Konschuh explains the SFC helps warm the soil and prevent moisture loss, as well as prevent weeds from taking root. Alberta’s climate tends to be cold and dry with a short growing season. However, as rice is grown in some mountainous regions, some varieties are adapted to lower temperatures and shorter seasons. Also problematic are Alberta’s long summer days because rice likes shorter days to flower. And irrigation will be needed; Konschuh says rice needs about the same amount of water as a potato crop.
After a short-term pilot project this spring, the experiment has now moved to the field. With Galaxy Ag providing the funding and Farmer Smarter the land, technological expertise and equipment, a ULethbridge undergraduate student funded through Mitacs was hired to work on the project. Three methods for planting were used: the SFC technique, transplanting plants grown in a greenhouse, and direct seeding. The researchers also opted to try two types of irrigation: overhead pivot and subsurface drip.

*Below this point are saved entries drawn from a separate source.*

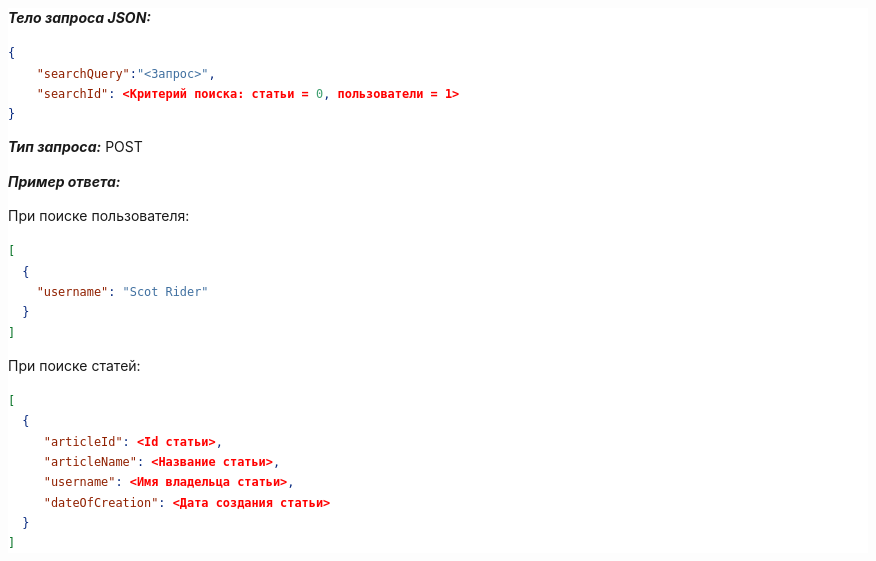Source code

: ***Тело запроса JSON:***
```JSON
{
    "searchQuery":"<Запрос>",
    "searchId": <Критерий поиска: статьи = 0, пользователи = 1>
}
```
***Тип запроса:*** POST

***Пример ответа:***

При поиске пользователя:
```JSON
[
  {
    "username": "Scot Rider"
  }
]
```

При поиске статей:
```JSON
[
  {
     "articleId": <Id статьи>,
     "articleName": <Название статьи>,
     "username": <Имя владельца статьи>,
     "dateOfCreation": <Дата создания статьи>
  }
]
```
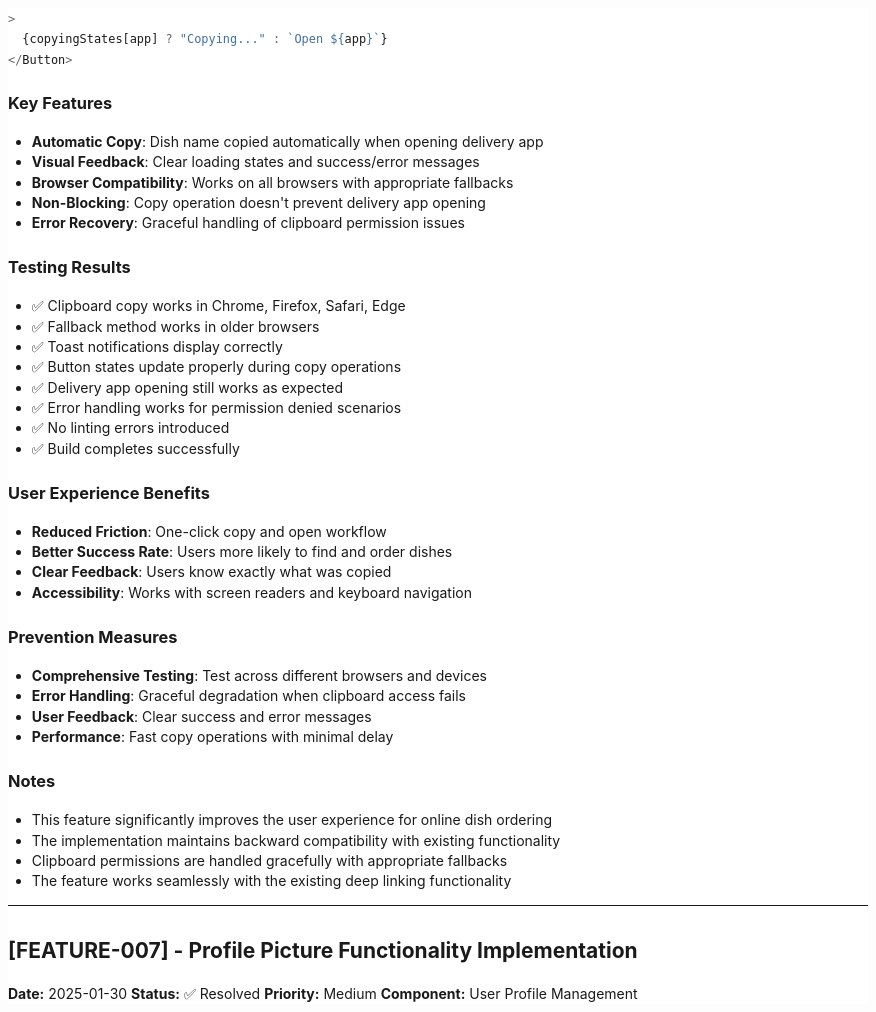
 ```typescript
>
  {copyingStates[app] ? "Copying..." : `Open ${app}`}
</Button>
```

### Key Features
- **Automatic Copy**: Dish name copied automatically when opening delivery app
- **Visual Feedback**: Clear loading states and success/error messages
- **Browser Compatibility**: Works on all browsers with appropriate fallbacks
- **Non-Blocking**: Copy operation doesn't prevent delivery app opening
- **Error Recovery**: Graceful handling of clipboard permission issues

### Testing Results
- ✅ Clipboard copy works in Chrome, Firefox, Safari, Edge
- ✅ Fallback method works in older browsers
- ✅ Toast notifications display correctly
- ✅ Button states update properly during copy operations
- ✅ Delivery app opening still works as expected
- ✅ Error handling works for permission denied scenarios
- ✅ No linting errors introduced
- ✅ Build completes successfully

### User Experience Benefits
- **Reduced Friction**: One-click copy and open workflow
- **Better Success Rate**: Users more likely to find and order dishes
- **Clear Feedback**: Users know exactly what was copied
- **Accessibility**: Works with screen readers and keyboard navigation

### Prevention Measures
- **Comprehensive Testing**: Test across different browsers and devices
- **Error Handling**: Graceful degradation when clipboard access fails
- **User Feedback**: Clear success and error messages
- **Performance**: Fast copy operations with minimal delay

### Notes
- This feature significantly improves the user experience for online dish ordering
- The implementation maintains backward compatibility with existing functionality
- Clipboard permissions are handled gracefully with appropriate fallbacks
- The feature works seamlessly with the existing deep linking functionality

---

## [FEATURE-007] - Profile Picture Functionality Implementation
**Date:** 2025-01-30
**Status:** ✅ Resolved
**Priority:** Medium
**Component:** User Profile Management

“All three methods of planting have been successful so far,” she says. “What we don’t know is if we can get them all the way to rice seed production and maturation by fall. This is really early steps and the nice thing is that both B.C. and Ontario have successfully grown rice. So, we know rice can grow in Canada; what we don’t know is if rice can grow in Alberta because our conditions are a little bit different.”